13. The method as set forth in claim 1, wherein comparing the parameters with the actual contents comprises checking lengths of the parameters.

14. The method as set forth in claim 1, wherein comparing the parameters with the actual contents comprises checking cardinality of the parameters.

15. The method as set forth in claim 1, wherein comparing the parameters with the actual contents comprises checking types of the parameters.

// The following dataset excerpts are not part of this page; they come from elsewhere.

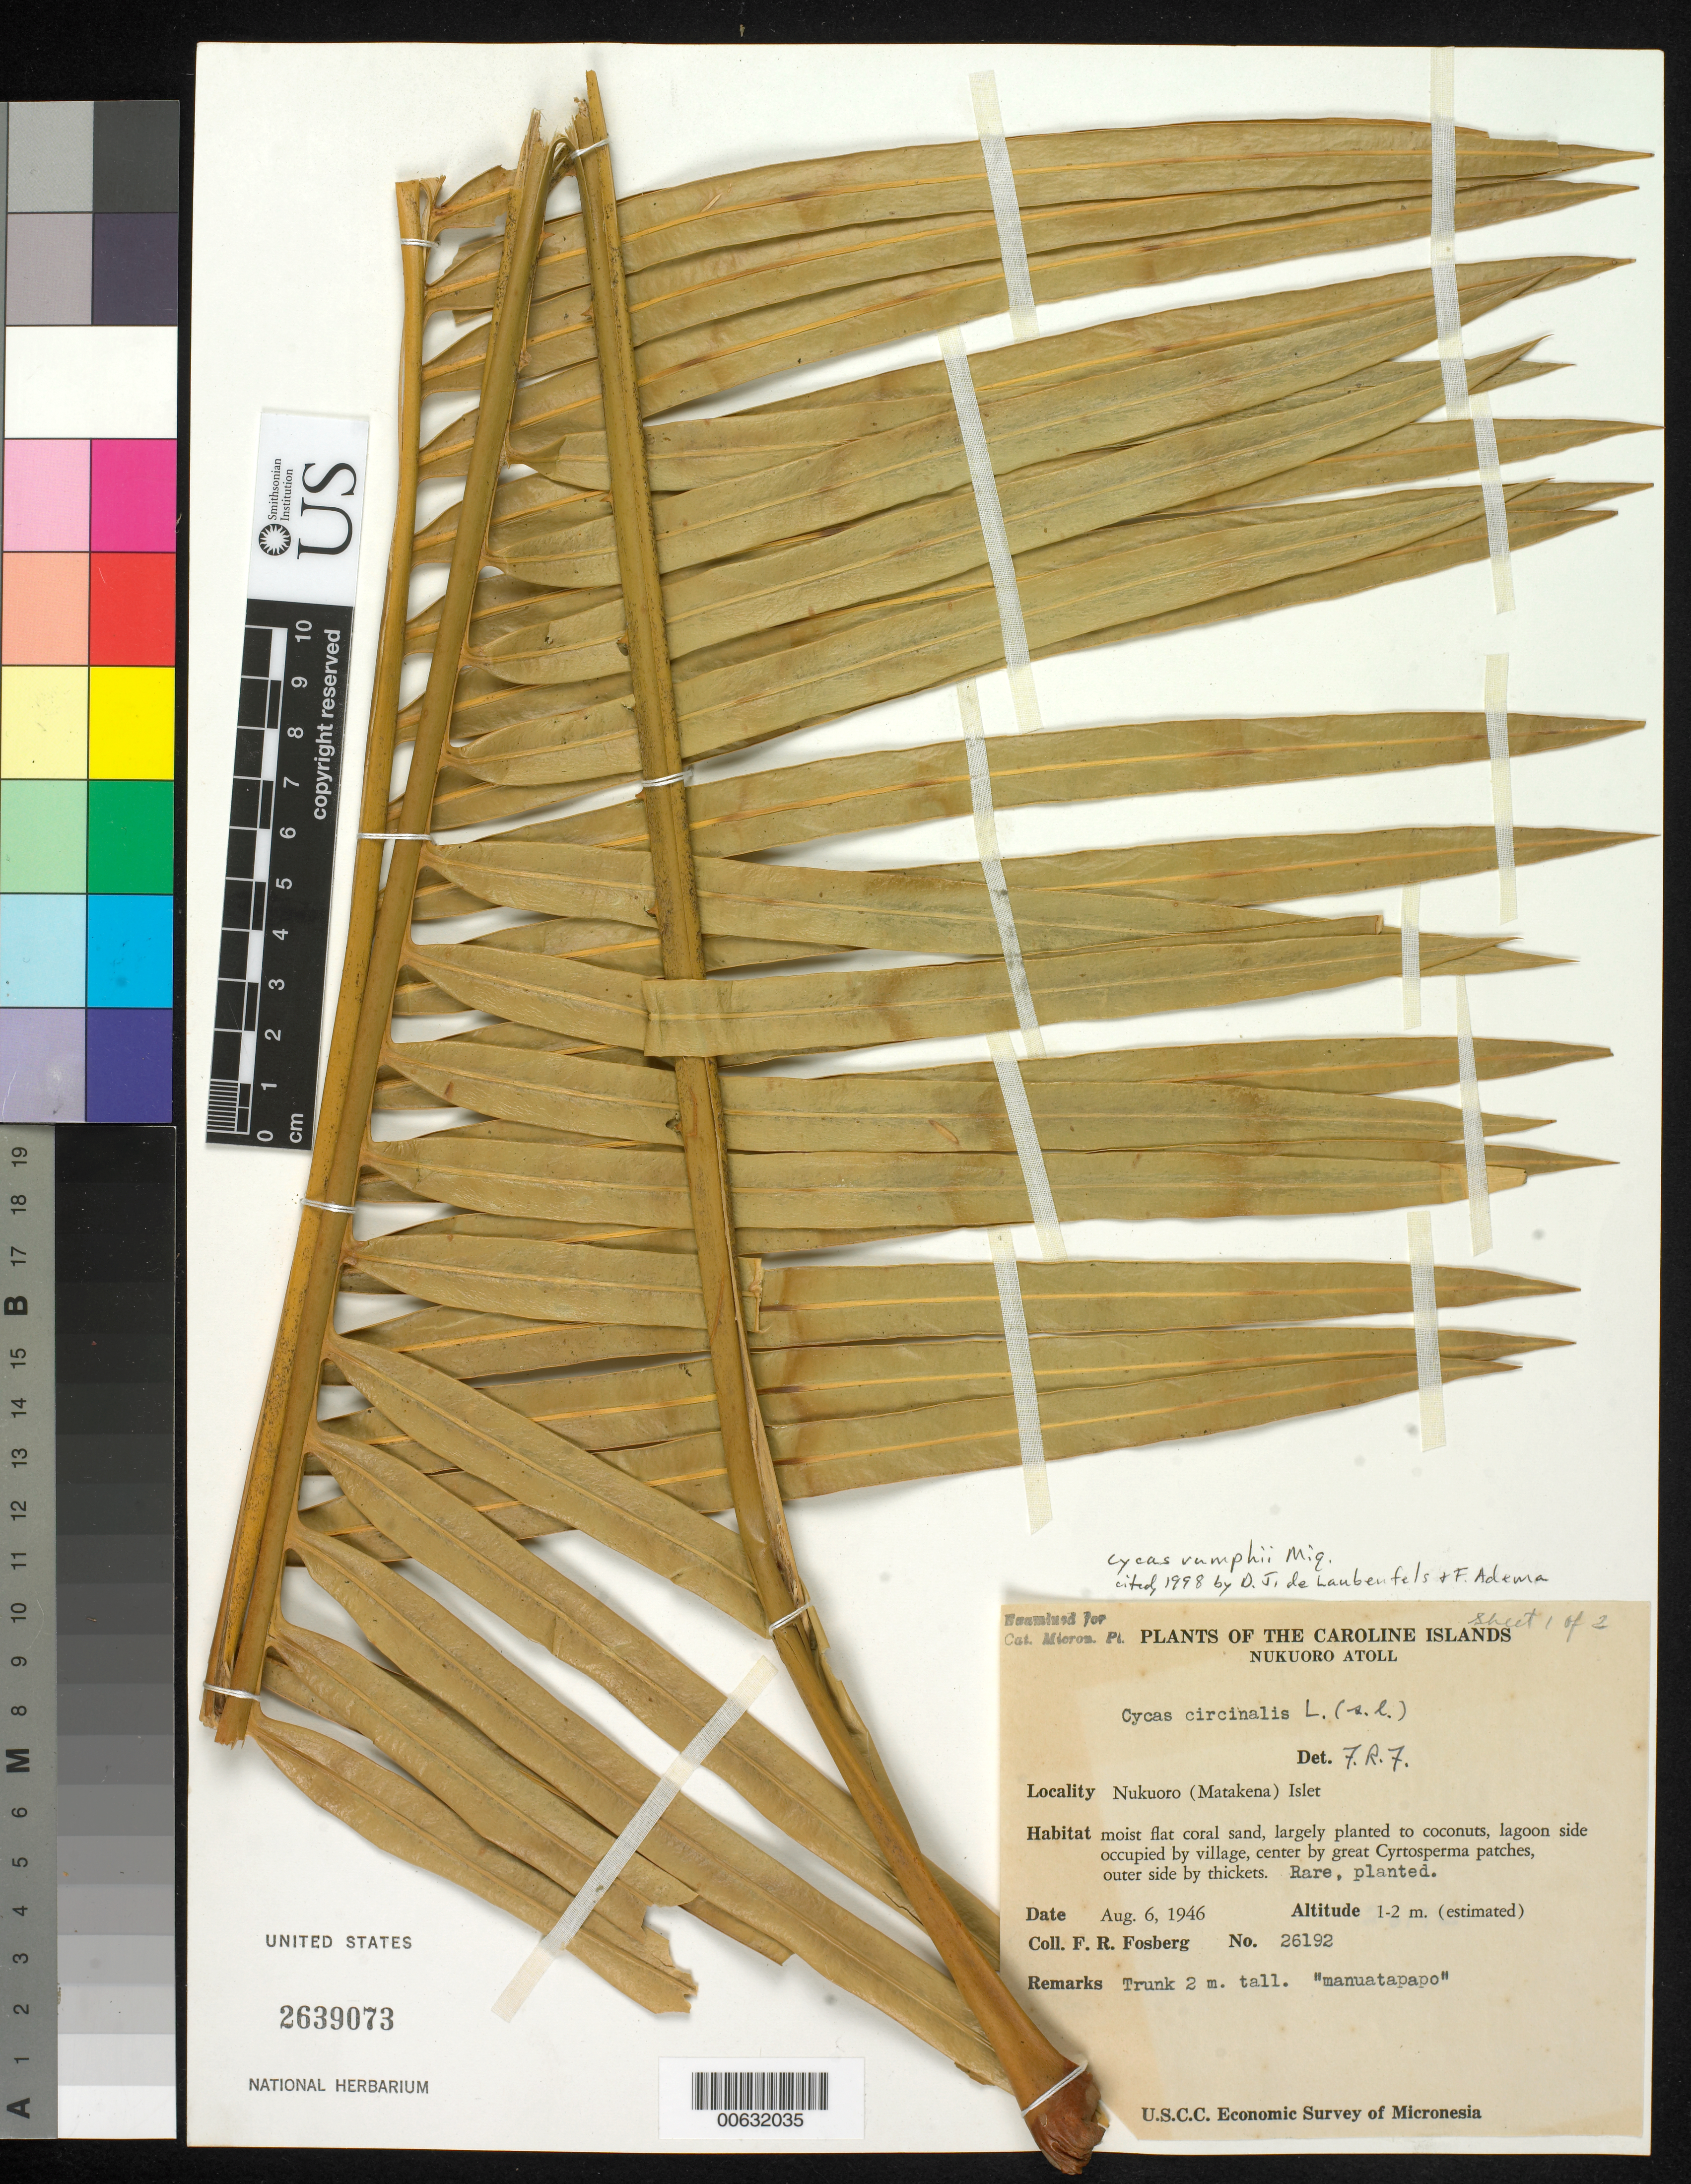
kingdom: Plantae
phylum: Tracheophyta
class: Cycadopsida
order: Cycadales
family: Cycadaceae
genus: Cycas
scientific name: Cycas rumphii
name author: Miq.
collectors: F. R. Fosberg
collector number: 26192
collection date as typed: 06 Aug 1946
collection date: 1946-08-06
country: Micronesia, Federated States of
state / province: Pohnpei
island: Nukuoro Atoll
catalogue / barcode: US 2639073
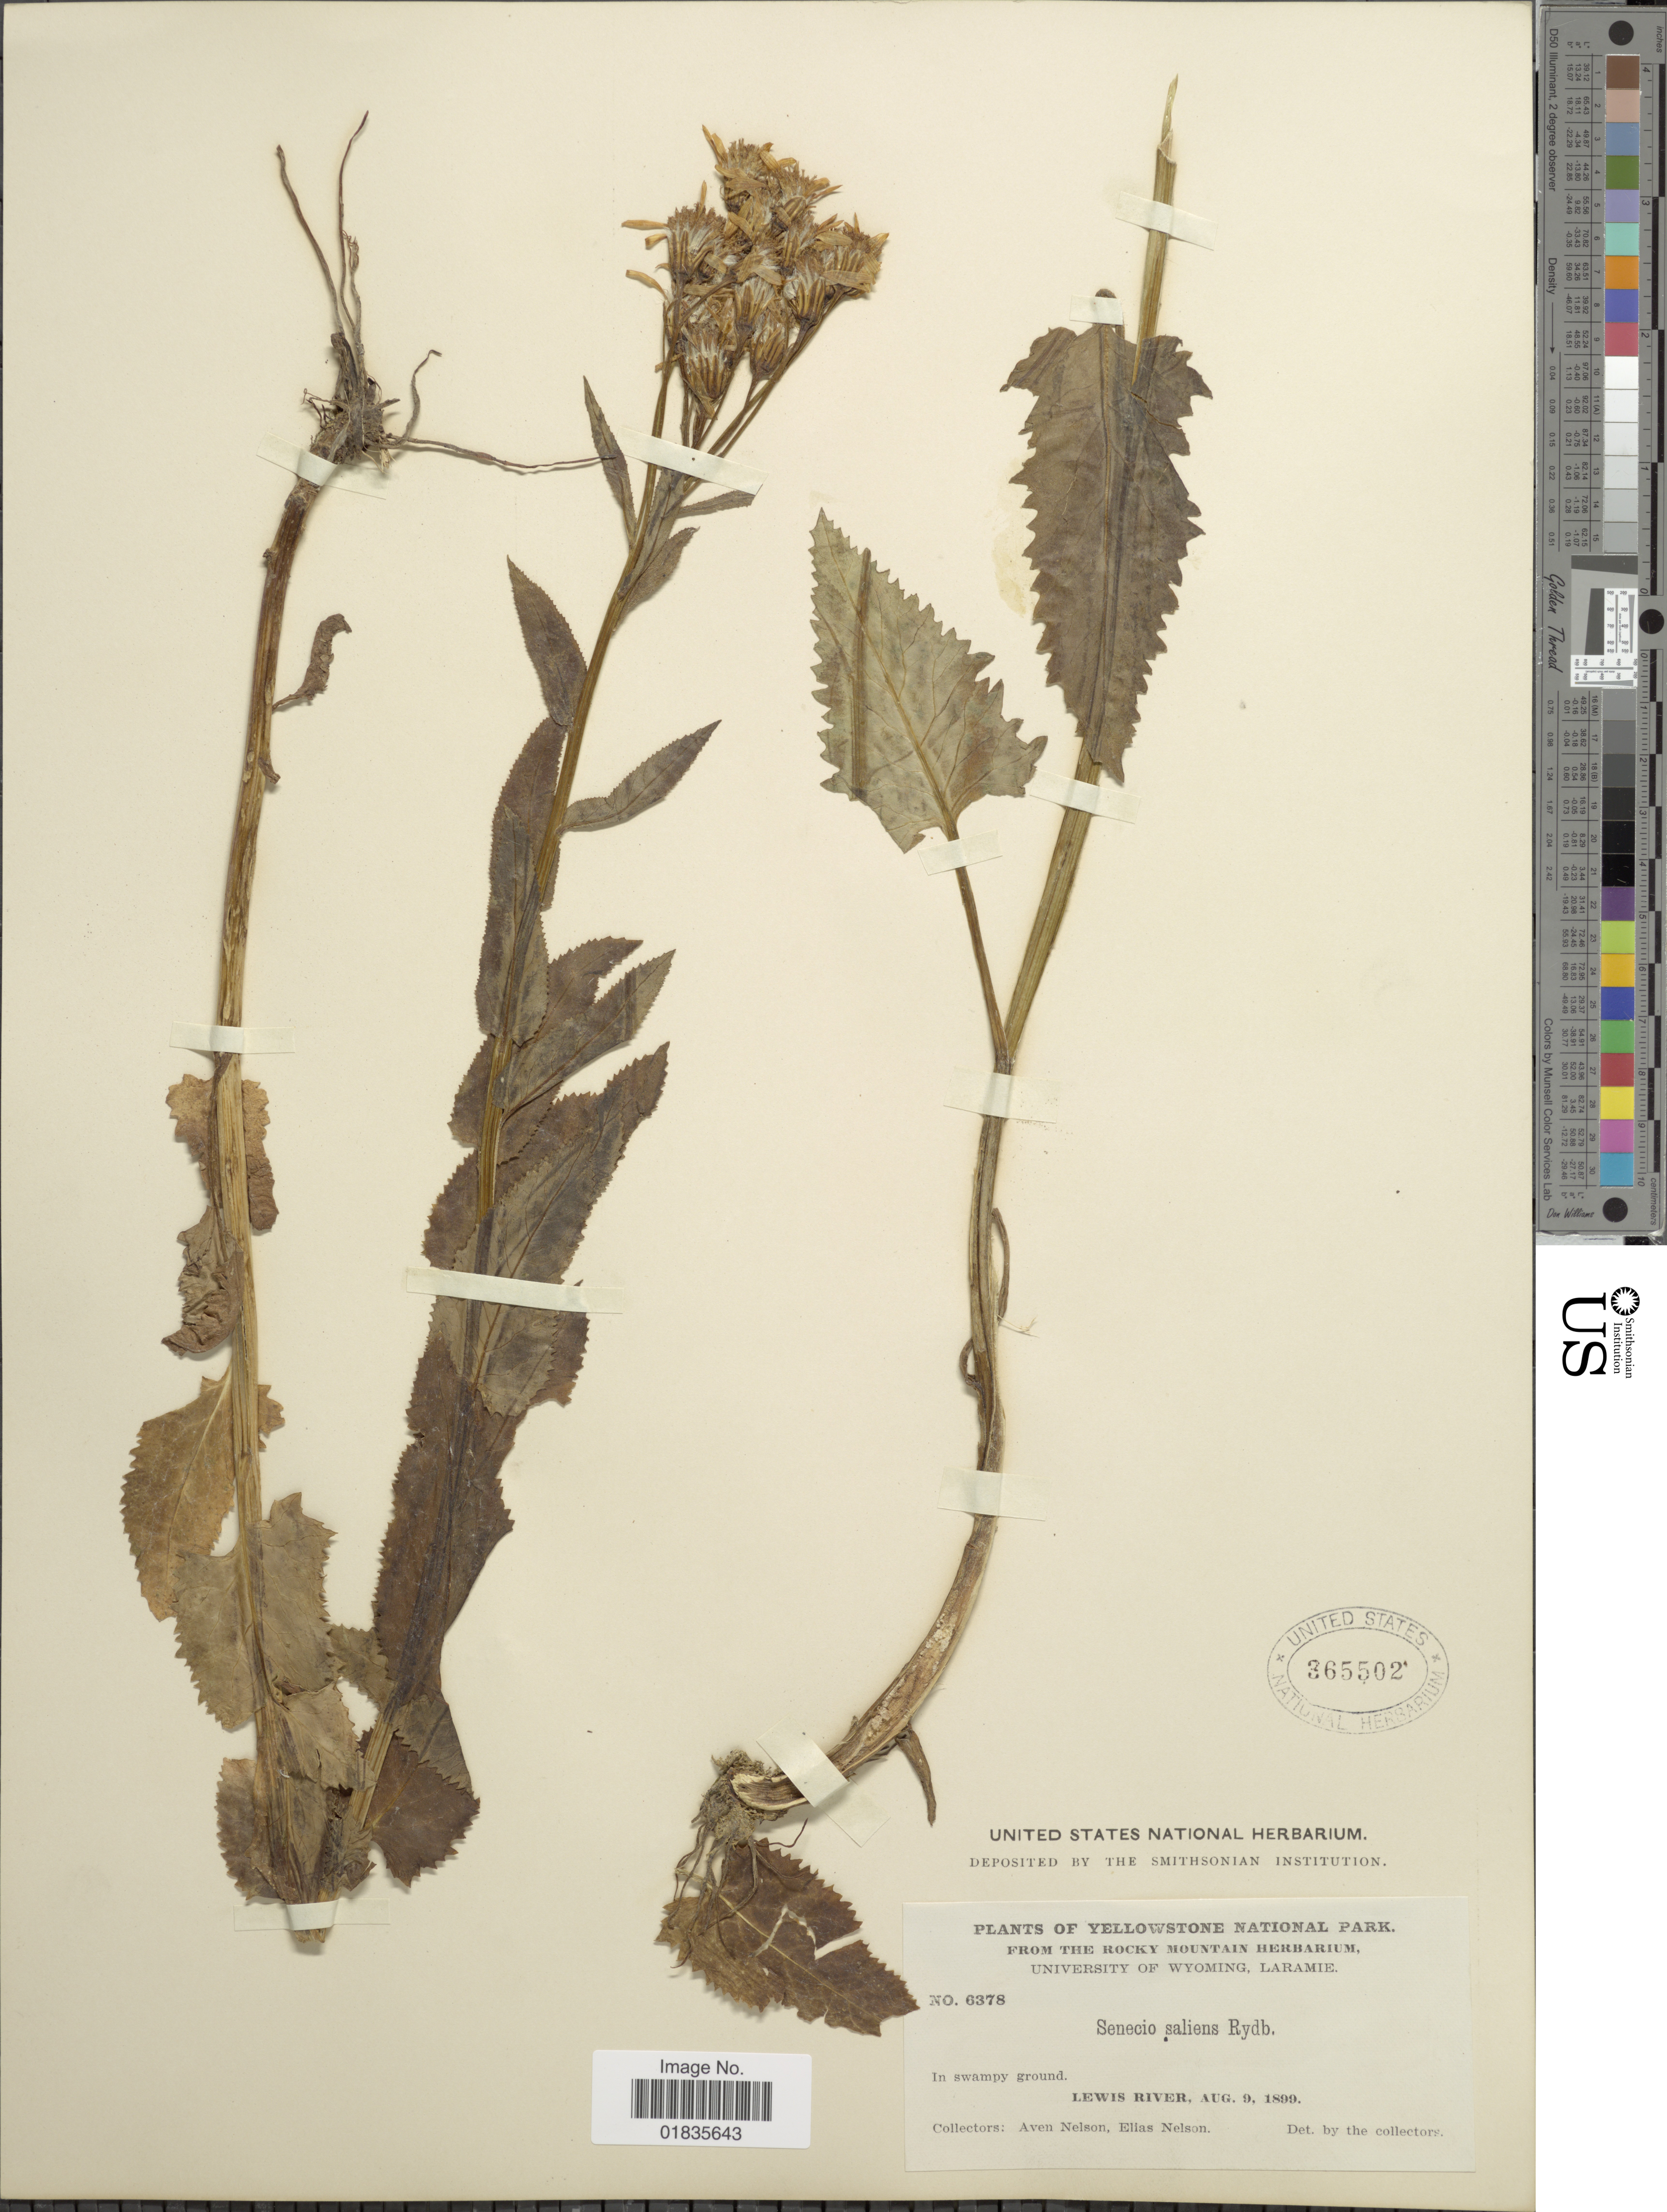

16. A system for providing security to communications over a network, comprising:

a response interception unit for intercepting a communication being forwarded to a first entity from a second entity over the network;

a parsing unit for deriving parameters in the communication;

a signature creation unit for generating a signature associated with the communication based on the parameters of the communication;

an encryption unit for encrypting the signature to generate an encrypted signature;

the parsing combining the encrypted signature with the communication and permitting the communication with the encrypted signature to be forwarded to the first entity over the network;

17. The system as set forth in claim 16, further comprising:

a request interception unit for intercepting a second communication being forwarded by the first entity to the second entity;

a decryption unit for decrypting a second signature associated with the second communication to generate a decrypted second signature and for ascertaining a second set of parameters in the second communication;

a signature checking unit for comparing the second set of parameters defined by the decrypted signature with actual contents of the second communication;

forwarding the second communication to the second entity if the second set of parameters in the decrypted signature correspond with the actual contents of the communication; and

blocking the second communication from reaching the second entity if the second set of parameters in the decrypted signature do not correspond with the contents of the second communication.

18. The system as set forth in claim 16, further comprising an error unit for generating errors when the second set of parameters in the decrypted signature do not correspond with the actual contents of the second communication.

19. A computer-readable medium for storing software for use in validating communications received over a network, the software for performing a method comprising:

analyzing the communication;

abstracting the communication to derive parameters for the communication;

encrypting the signature to generate an encrypted signature;

combining the encrypted signature with the communication;

20. A computer-readable medium for storing software for use in validating communications received over a network, the software for performing a method comprising:

ascertaining parameters in the communication based on the decrypted signature;

blocking the communication from reaching the second entity if the second set of parameters in the decrypted signature do not correspond with the contents of the communication.